I have a toshiba Tecra A8 running XP, which when left to go into standy by disconnects its wireless, when it comes out of standby it wont reconnect, i am forced to restart any ideas?

Don't let it go into standby.
Change the settings for the card to not allow it to be turned off to save power.
What card is it? what access point?
What wireless security?
Ben
I get the same problem sometimes. I've got round it by doing as plexer just said.
D-link 2100 access point, Intel Pro wireless 3945ABG, shared wep security,
ive turned off standby to work around the problem, but wud like to get tou the bottom of it all the same.
Dan,
Have you updated the drivers for the wireless card, this is the usual issues when it comes to wireless cards. Try the latest driver from Intel.
Ash.
Yes latest drivers, same problem...
BIOS update for the laptop? other than this i don't what you can do, except to find if there is a patch for the OS i.e. windows xp or something.
Ash.
you need to restart the wireless service from the Admin Tools
I couldn't get some of the Intel Pro cards to work with the D-Link 2100 aps, despite updating drivers. I found it would only try to connect after you had logged on (Which is pretty useless on a domain) and, as you said, it would take a lot to make it reconnect. In the end, I disabled it and put in external cards. My laptop has a slightly different model and it works fine.

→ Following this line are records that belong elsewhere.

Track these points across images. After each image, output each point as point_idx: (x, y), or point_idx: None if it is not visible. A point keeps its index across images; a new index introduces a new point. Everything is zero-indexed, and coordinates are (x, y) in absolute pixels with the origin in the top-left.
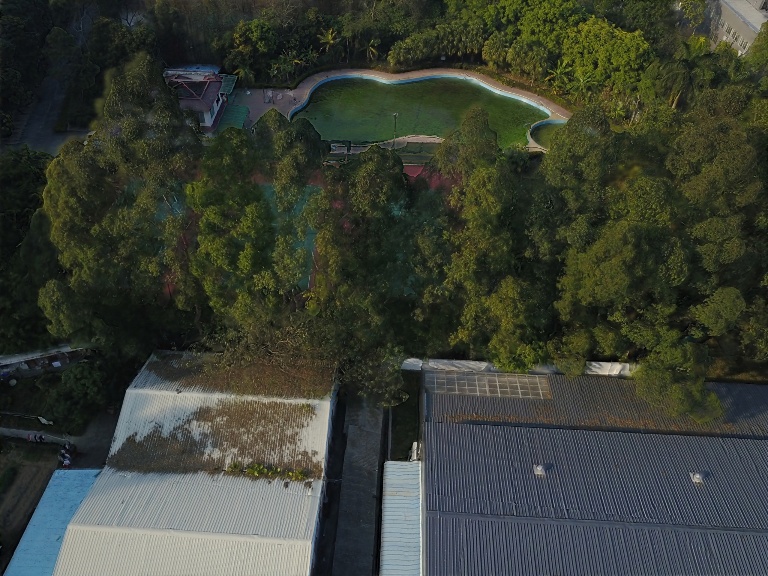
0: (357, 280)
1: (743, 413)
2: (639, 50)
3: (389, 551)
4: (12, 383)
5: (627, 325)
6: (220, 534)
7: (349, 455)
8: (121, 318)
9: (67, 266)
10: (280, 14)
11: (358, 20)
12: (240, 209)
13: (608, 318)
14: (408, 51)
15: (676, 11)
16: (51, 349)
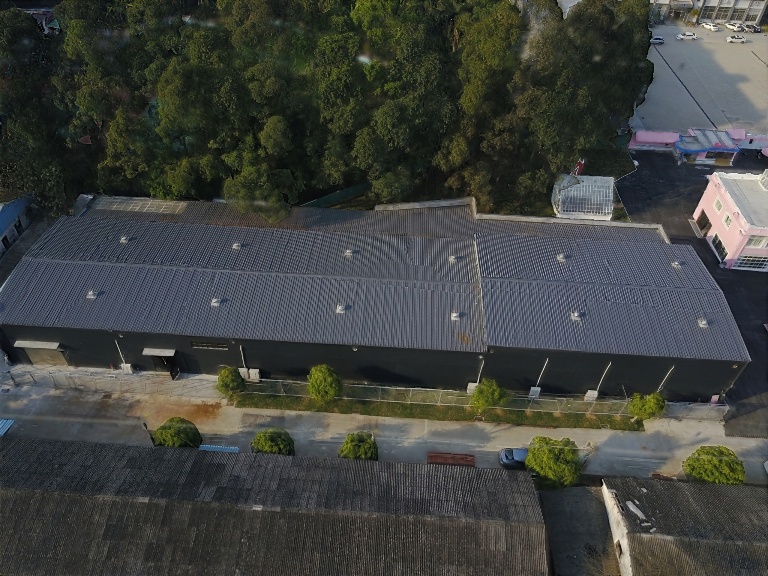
0: (16, 113)
1: (321, 223)
2: None
3: None
4: None
5: (228, 154)
6: None
7: (15, 246)
8: None
9: None
10: None
11: None
12: None
13: (208, 146)
14: None
15: None
16: None
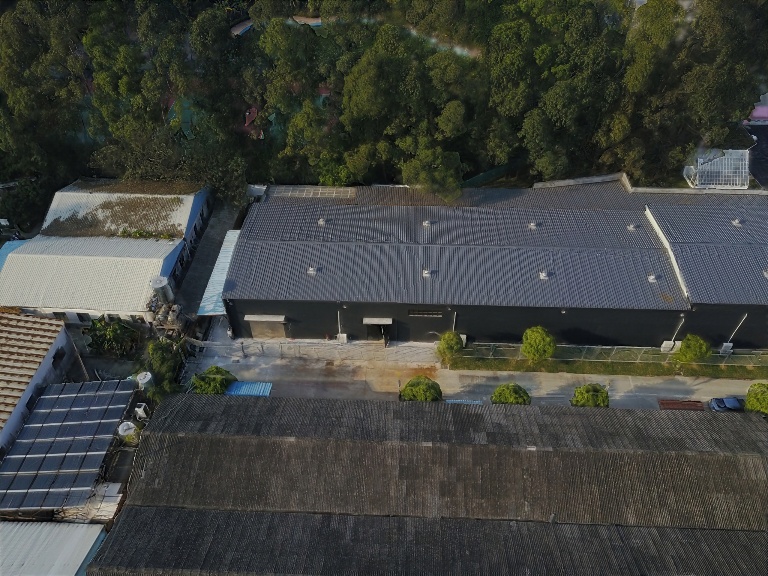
0: (207, 108)
1: (487, 201)
2: None
3: (218, 270)
4: None
5: (400, 139)
6: (105, 256)
7: (208, 232)
8: (53, 149)
9: (11, 104)
10: None
11: None
12: (116, 50)
13: (384, 132)
14: None
15: None
16: (10, 182)
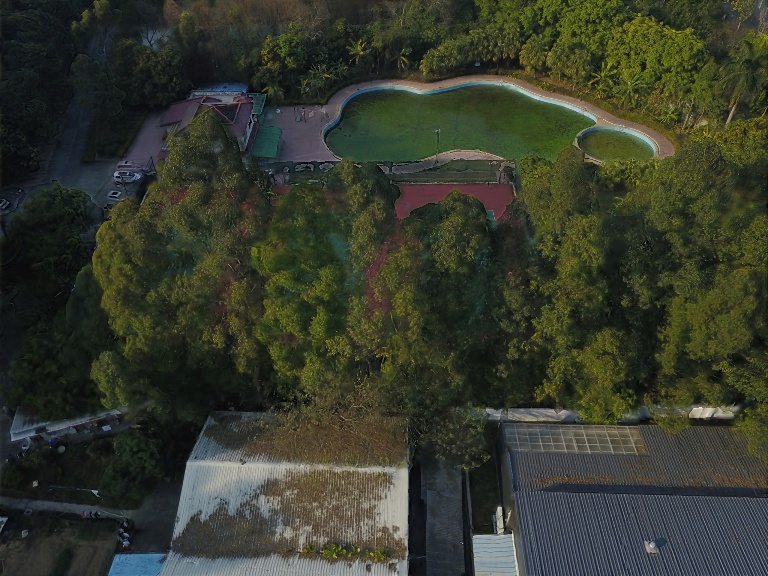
0: (435, 337)
1: None
2: (693, 50)
3: None
4: (61, 450)
5: (733, 373)
6: None
7: (431, 527)
8: (176, 382)
9: (120, 333)
10: (307, 27)
11: (388, 29)
12: (312, 272)
13: (713, 368)
14: (441, 59)
15: (724, 4)
16: (100, 412)
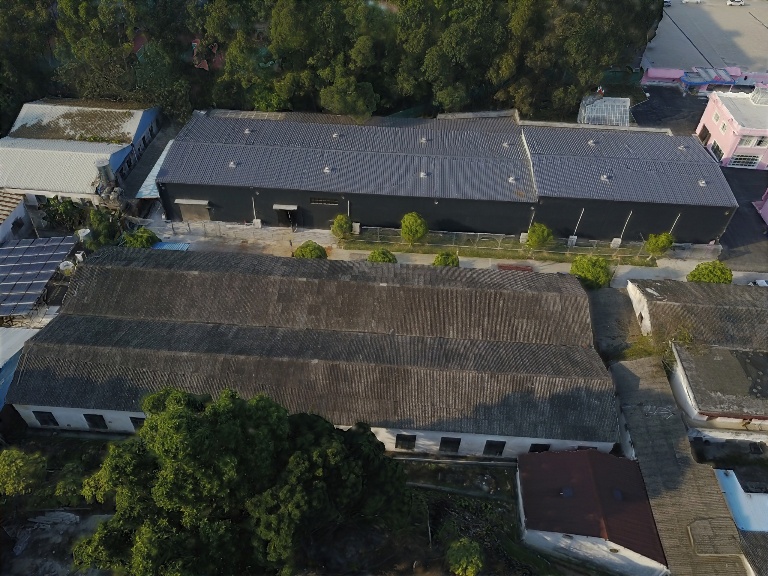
0: (156, 35)
1: (395, 126)
2: None
3: (157, 167)
4: None
5: None
6: (62, 151)
7: (154, 142)
8: (24, 68)
9: None
10: None
11: None
12: None
13: (307, 63)
14: None
15: None
16: None
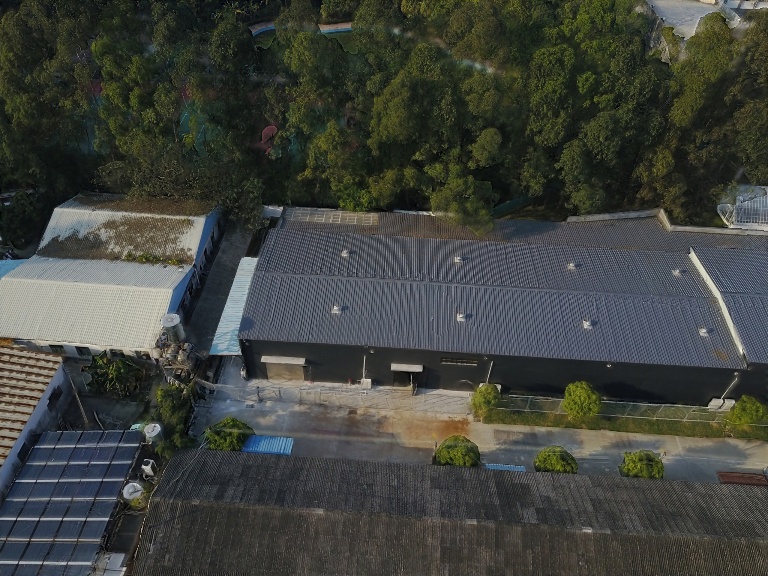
0: (224, 125)
1: (519, 235)
2: None
3: (231, 303)
4: None
5: (430, 166)
6: (109, 284)
7: (219, 258)
8: (53, 160)
9: (10, 111)
10: None
11: None
12: (128, 59)
13: (413, 158)
14: (337, 5)
15: None
16: (4, 193)
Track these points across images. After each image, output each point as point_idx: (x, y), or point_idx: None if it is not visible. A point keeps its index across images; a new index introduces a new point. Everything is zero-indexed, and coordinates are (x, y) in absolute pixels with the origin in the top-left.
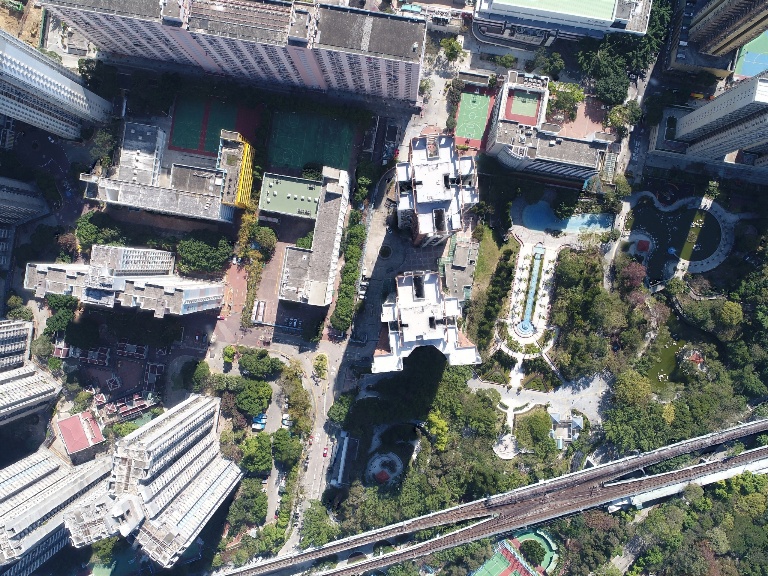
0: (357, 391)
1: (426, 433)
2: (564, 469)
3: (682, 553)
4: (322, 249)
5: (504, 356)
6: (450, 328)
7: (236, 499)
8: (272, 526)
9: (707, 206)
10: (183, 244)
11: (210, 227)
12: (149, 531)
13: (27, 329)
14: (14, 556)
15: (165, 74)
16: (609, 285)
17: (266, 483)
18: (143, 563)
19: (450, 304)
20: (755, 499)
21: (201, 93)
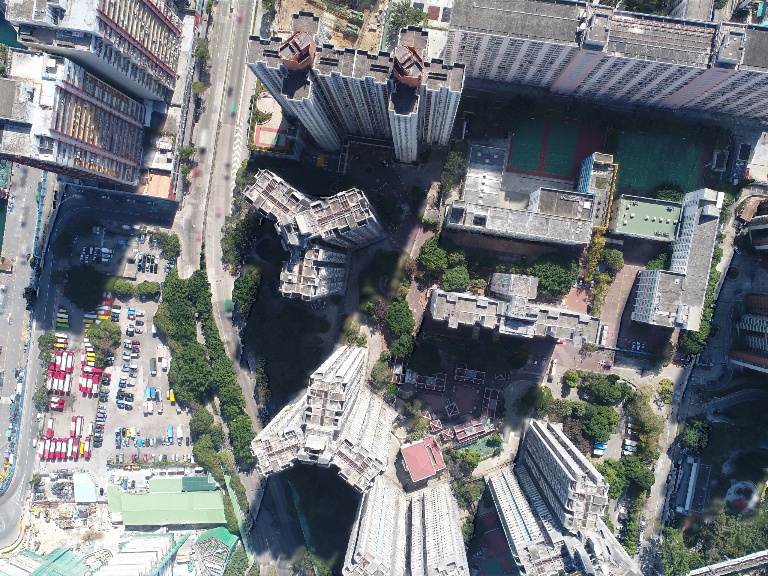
0: (704, 416)
1: None
2: None
3: None
4: (695, 273)
5: None
6: None
7: None
8: None
9: None
10: (537, 268)
11: (549, 250)
12: None
13: (364, 355)
14: None
15: (517, 96)
16: None
17: None
18: None
19: None
20: None
21: (554, 115)
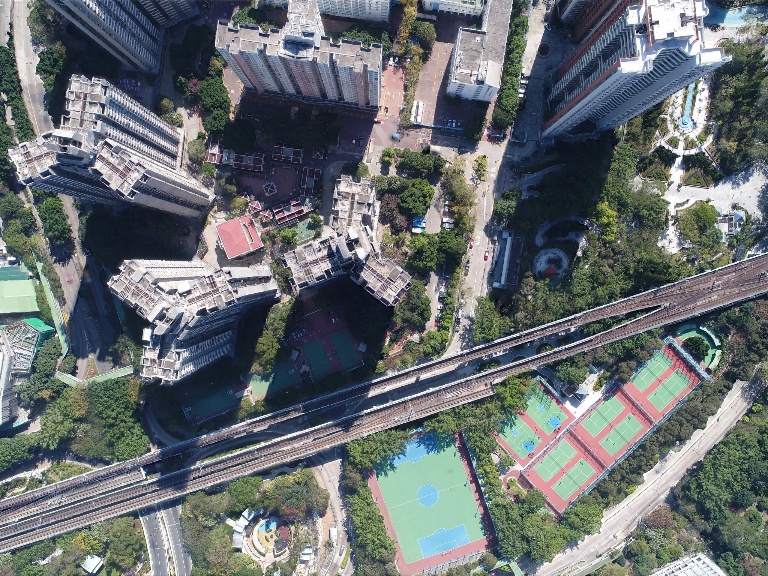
0: None
1: None
2: (725, 264)
3: None
4: (496, 30)
5: (666, 150)
6: None
7: (400, 302)
8: (434, 331)
9: None
10: (346, 36)
11: None
12: (373, 268)
13: (179, 134)
14: (233, 299)
15: None
16: None
17: None
18: (304, 373)
19: None
20: None
21: None
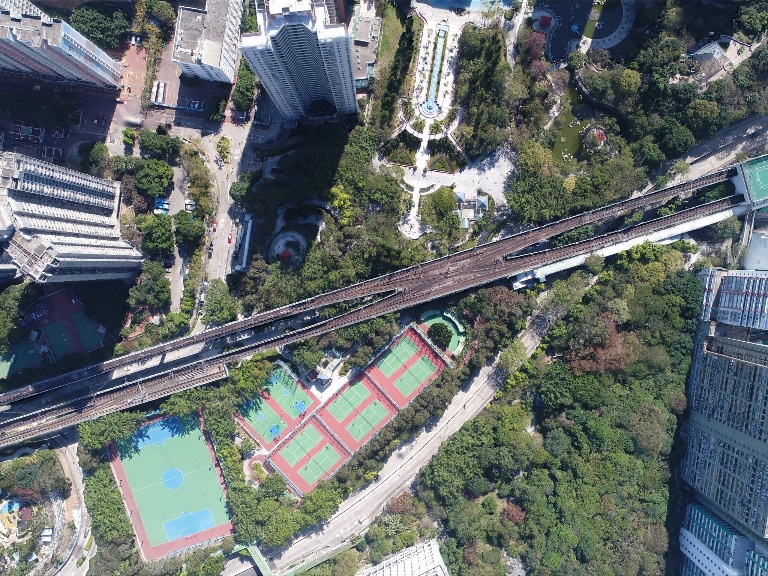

It's all to do with the make and model of the wireless card, the spec of the laptop, and when XP loads wireless into the network stack.
The majority of the time it will be transparent, but by and large wireless loads too late to apply machine based group policy anyhow and logon is using cached credentials.
There is third party software to get around this (HP do one for their cards and so do Intel), these can be set to wait until the wireless is up before showing the login prompt.
Other problems you can get are down to things like channel affinity where the wireless card will still be trying to connect to ....... that access point...... way over there........... even though there is a perfectly good one 10 feet away.
General rule of thumb - onboard is usually better than plug-in
Use the latest drivers - standardise on one manufacturer that you know is reliable.